» **Extract to read**:
○ ○ ○

During a recent vacation flight, my nephews had a couple of interesting puzzles to occupy them on the plane: Kanoodle and IQ Fit. In both cases, the objective is to arrange a set of colored pieces so that they exactly fill a rectangular grid, as in the following figure showing an example solution to the Kanoodle puzzle:

Example solution to Kanoodle puzzle.

Example solution to Kanoodle puzzle.

The IQ Fit version uses a smaller 5-by-10 grid, and only 10 pieces instead of 12… but the pieces are three-dimensional, so that some of the spherical “vertices” of the pieces may poke down through the bottom of the tray.  (For reference, following is Python code specifying the configurations of pieces for both puzzles.)

kanoodle = {
    'Green': ((1, 1, 0), (1, 2, 0), (2, 2, 0), (2, 3, 0), (2, 4, 0)),
    'Cyan': ((1, 1, 0), (1, 2, 0), (1, 3, 0), (2, 3, 0), (3, 3, 0)),
    'Purple': ((1, 1, 0), (1, 2, 0), (1, 3, 0), (1, 4, 0)),
    'Yellow': ((1, 1, 0), (1, 2, 0), (2, 2, 0), (3, 1, 0), (3, 2, 0)),
    'Orange': ((1, 1, 0), (2, 1, 0), (2, 2, 0), (2, 3, 0)),
    'Blue': ((1, 2, 0), (2, 2, 0), (3, 2, 0), (4, 1, 0), (4, 2, 0)),
    'Pink': ((1, 1, 0), (1, 2, 0), (1, 3, 0), (1, 4, 0), (2, 3, 0)),
    'Gray': ((1, 2, 0), (2, 1, 0), (2, 2, 0), (2, 3, 0), (3, 2, 0)),
    'Magenta': ((1, 1, 0), (1, 2, 0), (2, 2, 0), (2, 3, 0), (3, 3, 0)),
    'Red': ((1, 1, 0), (1, 2, 0), (2, 1, 0), (2, 2, 0), (2, 3, 0)),
    'White': ((1, 1, 0), (2, 1, 0), (2, 2, 0)),
    'LightGreen': ((1, 1, 0), (1, 2, 0), (2, 1, 0), (2, 2, 0))

iq_fit = {
    'Green': ((1, 1, 0), (2, 1, 0), (2, 2, 0), (3, 1, 0),
              (1, 1, -1), (2, 1, -1)),
    'Magenta': ((1, 1, 0), (1, 2, 0), (1, 3, 0), (2, 2, 0),
                (2, 3, 0), (1, 1, -1)),
    'Cyan': ((1, 1, 0), (1, 2, 0), (1, 3, 0), (1, 4, 0),
             (2, 2, 0), (1, 2, -1), (1, 3, -1)),
    'LightGreen': ((1, 1, 0), (1, 2, 0), (2, 2, 0), (3, 1, 0),
                   (3, 2, 0), (3, 2, -1)),
    'Blue': ((1, 4, 0), (2, 1, 0), (2, 2, 0), (2, 3, 0), (2, 4, 0),
             (2, 2, -1), (2, 4, -1)),
    'Purple': ((1, 1, 0), (1, 2, 0), (1, 3, 0), (2, 2, 0),
               (1, 1, -1), (1, 3, -1)),
    'Yellow': ((1, 1, 0), (1, 2, 0), (2, 1, 0), (2, 2, 0), (2, 3, 0),
               (2, 4, 0), (2, 4, -1)),
    'Pink': ((1, 1, 0), (1, 2, 0), (1, 3, 0), (1, 4, 0), (2, 1, 0),
             (2, 2, 0), (1, 2, -1)),
    'Orange': ((1, 3, 0), (2, 1, 0), (2, 2, 0), (2, 3, 0), (2, 4, 0),
               (2, 1, -1), (2, 3, -1)),
    'Red': ((1, 4, 0), (2, 1, 0), (2, 2, 0), (2, 3, 0), (2, 4, 0),
            (2, 1, -1), (2, 4, -1))

○ ○ ○

» **Data provided**:

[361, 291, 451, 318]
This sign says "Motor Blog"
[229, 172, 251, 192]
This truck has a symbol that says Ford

○ ○ ○

» **Work instructions**:
1 - Write out the puzzle post again, starting with "During a recent" and going on through "for both puzzles.)", and swap "nephews" for "nieces".
2 - Pick up the post about the Kanoodle and IQ Fit puzzles right where it stops, and write what comes next.
The material has nothing to do with the post about the Kanoodle and IQ Fit puzzles.

» **List of answers**:
1 -
During a recent vacation flight, my nieces had a couple of interesting puzzles to occupy them on the plane: Kanoodle and IQ Fit. In both cases, the objective is to arrange a set of colored pieces so that they exactly fill a rectangular grid, as in the following figure showing an example solution to the Kanoodle puzzle:

Example solution to Kanoodle puzzle.

Example solution to Kanoodle puzzle.

The IQ Fit version uses a smaller 5-by-10 grid, and only 10 pieces instead of 12… but the pieces are three-dimensional, so that some of the spherical “vertices” of the pieces may poke down through the bottom of the tray.  (For reference, following is Python code specifying the configurations of pieces for both puzzles.)

2 -
A natural question to ask is: which puzzle is harder?  For example, which puzzle has more possible solution configurations?  Can we count them all?  It turns out that we can, using Donald Knuth’s “Dancing Links” (DLX) algorithm (see references below).  But the motivation for this post is to describe another interesting application of DLX: before attempting an exact count, we can first estimate the number of solutions, to determine whether it is even worth trying to enumerate them.

Exact Cover

The Kanoodle and IQ Fit puzzles are examples of the more general exact cover problem: given a matrix of 0s and 1s, does it have a set of rows containing exactly one 1 in each column?  Many other problems may also be reduced to that of finding an exact cover: SudokuLangford sequences, and graph colorings are just a few examples.

Often the most interesting part of solving many of these problems is figuring out the transformation to an exact cover instance.  That is, how do we construct a 0-1 matrix representing our problem, so that a set of rows containing exactly one 1 in each column corresponds to a solution to our problem?  In the case of Kanoodle (and IQ Fit is similar), there are two “kinds” of columns: one column for each of the 12 puzzle pieces, and one column for each position in the 5-by-11 rectangular grid.  Each row of the matrix represents a possible placement of one of the pieces, with a single 1 in the corresponding “piece” column, and additional 1s in the corresponding occupied “position” columns.  A set of rows solving the exact cover problem will have exactly one row for each piece, oriented and positioned so that all of the grid positions are occupied by exactly one piece.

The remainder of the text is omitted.